**Consigne:** Dans l'extrait ci-dessous sur le persan moderne, transcrivez tout ce qui va de « 09 - Dix siècles » jusqu'à « le grand Khorasan. ».

**Extrait choisi:**
....................

09 - Dix siècles de prédominance persane | Quatre renaissances iraniennes | RoohSavar
On a parlé de l'histoire du persan et de ses origines. Aujourd’hui je vous parle du persan moderne, né aux alentours du VIIIe et du IXe siècles.
Bonjour,
Dans le précédent billet des “Quatre renaissances iraniennes” on a vu que la langue persane est à la fois l’une des plus vieilles des langues jeunes au monde mais aussi l’une des plus jeunes des vielles langues. Elle est née aux alentours du VIIIe et du IXe siècles dans le grand Khorasan.
L’histoire iranienne et le persan ne se limite pas aux frontières politiques de l’Iran actuel. Elle contient un vaste territoire habité où le persan a joué un rôle culturel et administratif essentiel. Ce territoire, les Iraniens l’appellent « Iran-zamine ». « Iranland » en anglais en est probablement la traduction la plus proche. On peut diviser l’Iran-zamene à deux grandes divisions orientales et occidentales. Depuis cinq mille ans, le centre de gravité de la civilisation iranienne alterne entre ses deux parties. L’Iran oriental contient l’est de l’Iran actuel, l’Afghanistan et le Tadjikistan contemporains, mais aussi les territoires du sud du Turkménistan et de l’Ouzbékistan (notamment ses villes persanes Samarqand et Boukhara), ainsi que l’ouest du Pakistan. De l’autre côté, l’Iran occidental inclut l’ouest de l’Iran actuel, mais aussi l’Azerbaïdjan et l’Arménie, sans oublier l’est de l’Irak et de la Turquie. Bien évidemment ses pays sont aujourd’hui des pays indépendants avec des nations respectivement souveraines.

....................

**Extrait de la source:**
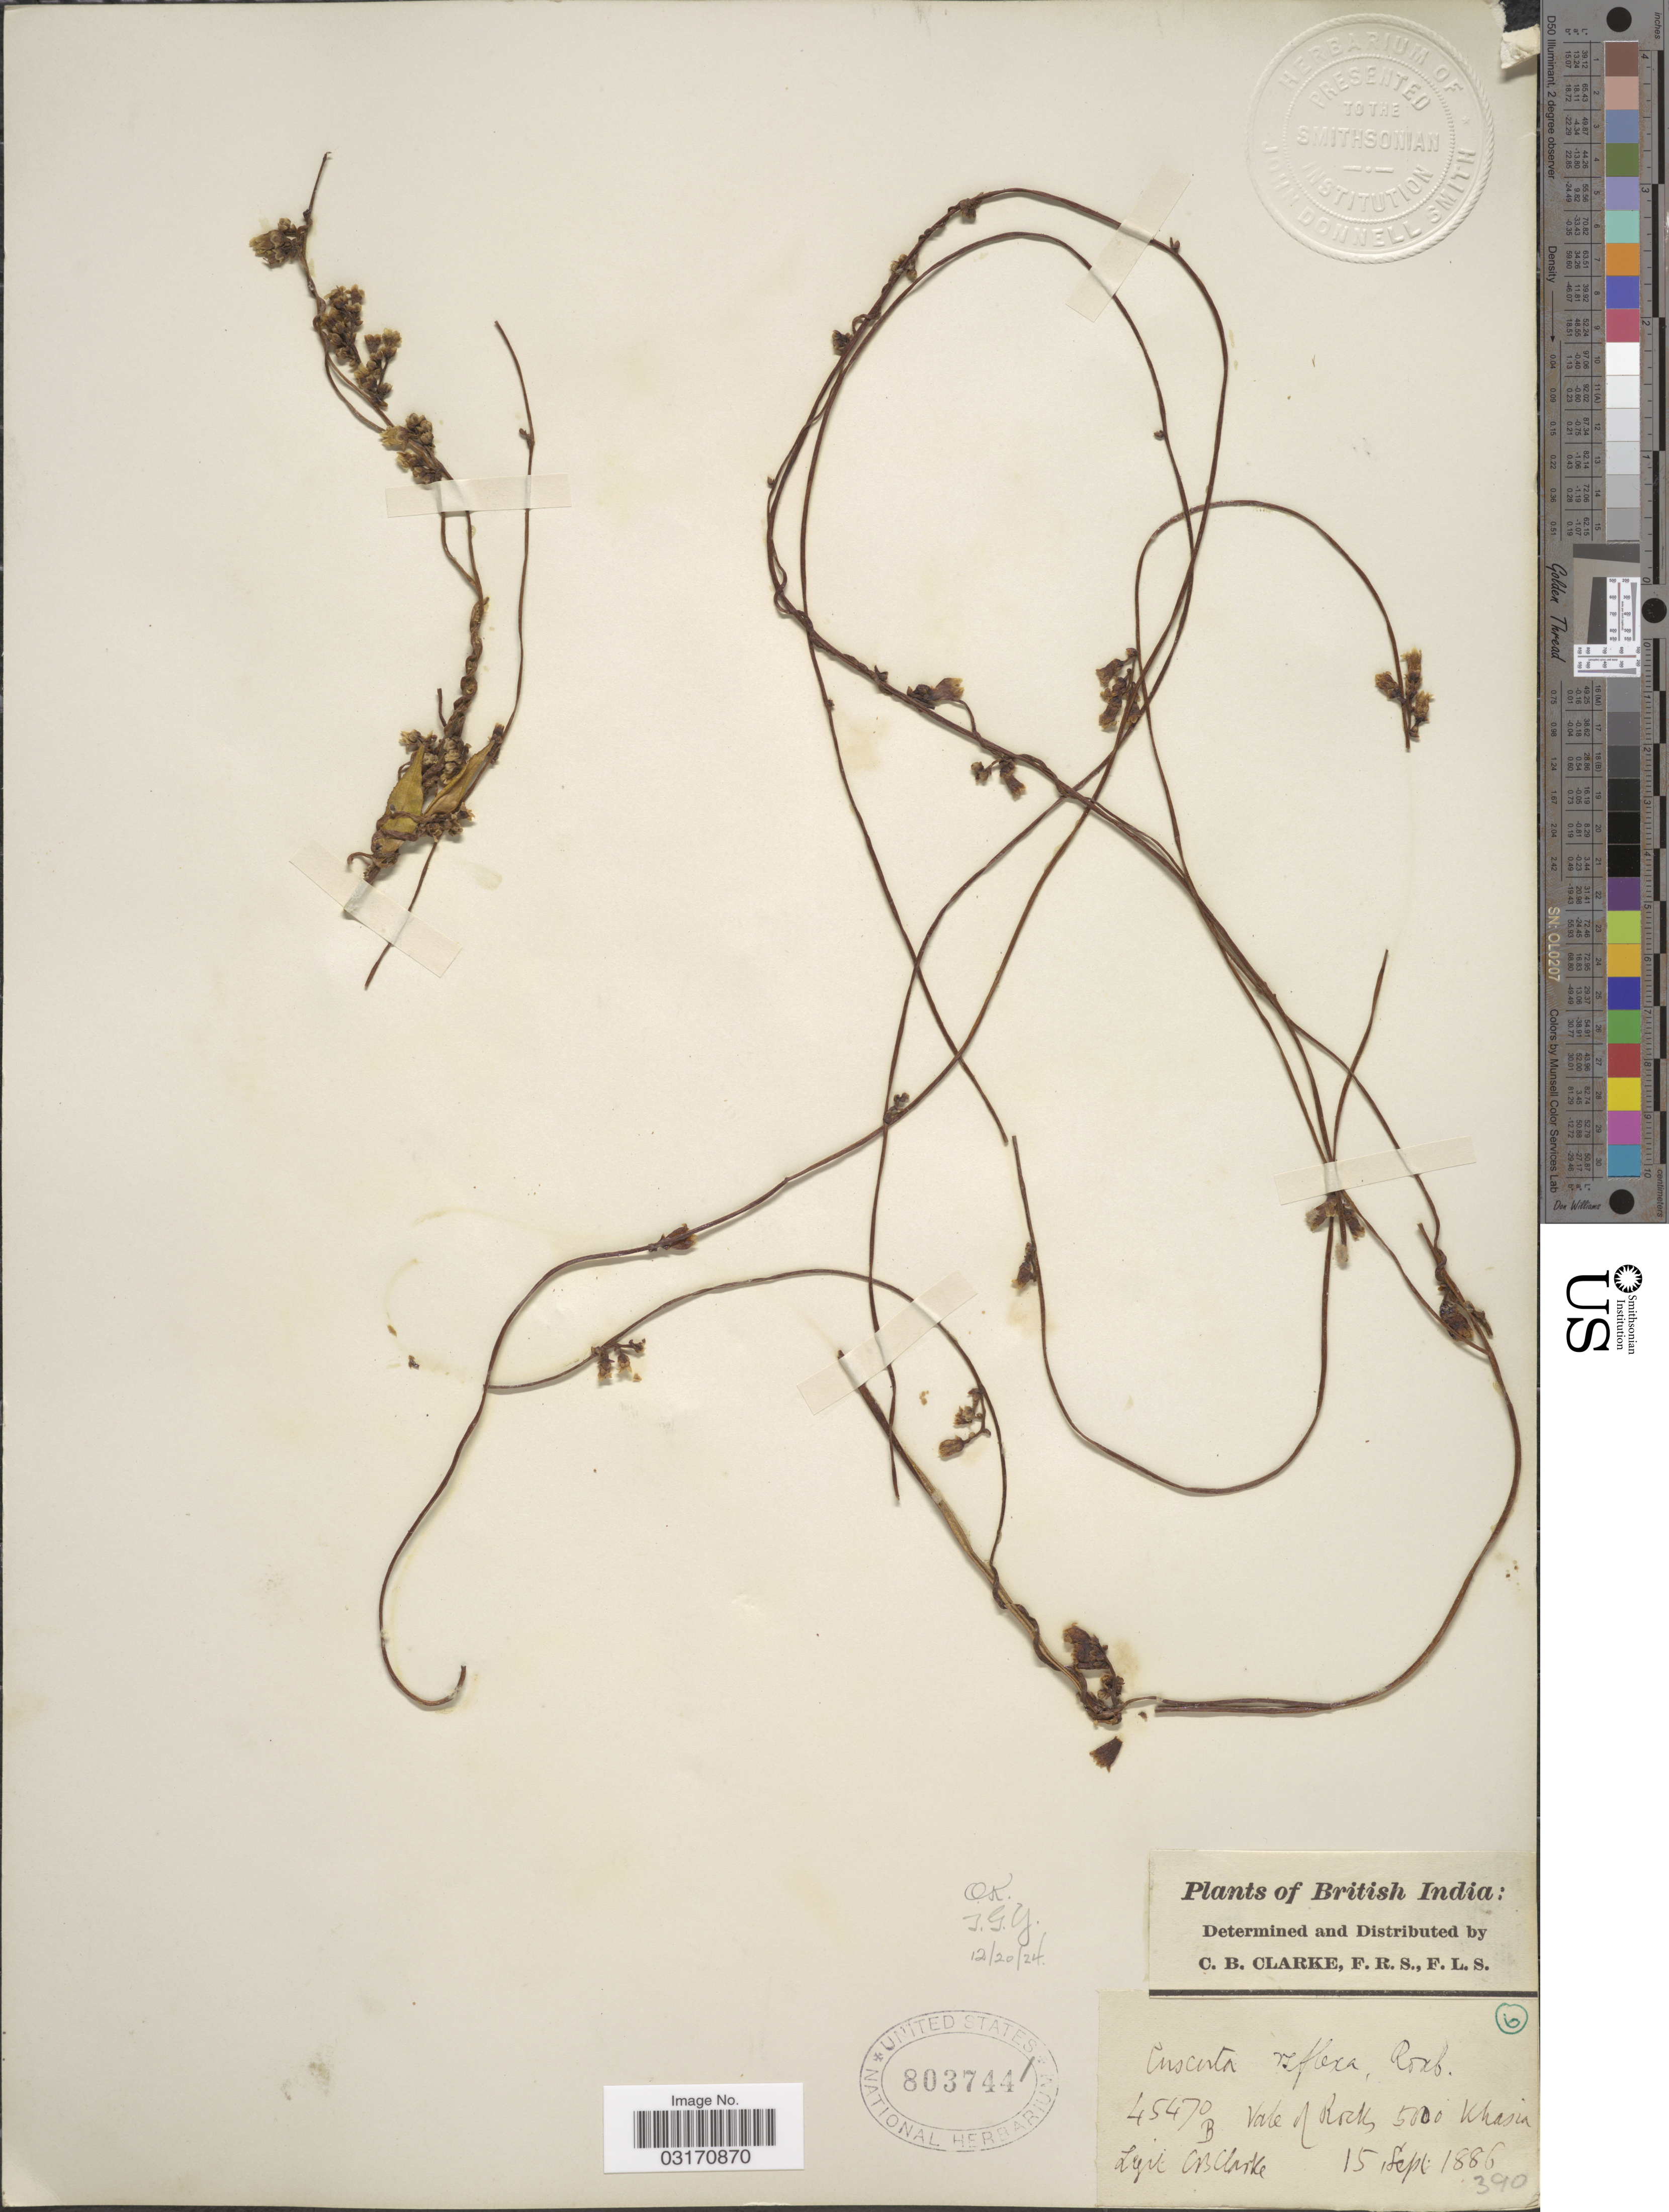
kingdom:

....................

**Réponse:**
09 - Dix siècles de prédominance persane | Quatre renaissances iraniennes | RoohSavar
On a parlé de l'histoire du persan et de ses origines. Aujourd’hui je vous parle du persan moderne, né aux alentours du VIIIe et du IXe siècles.
Bonjour,
Dans le précédent billet des “Quatre renaissances iraniennes” on a vu que la langue persane est à la fois l’une des plus vieilles des langues jeunes au monde mais aussi l’une des plus jeunes des vielles langues. Elle est née aux alentours du VIIIe et du IXe siècles dans le grand Khorasan.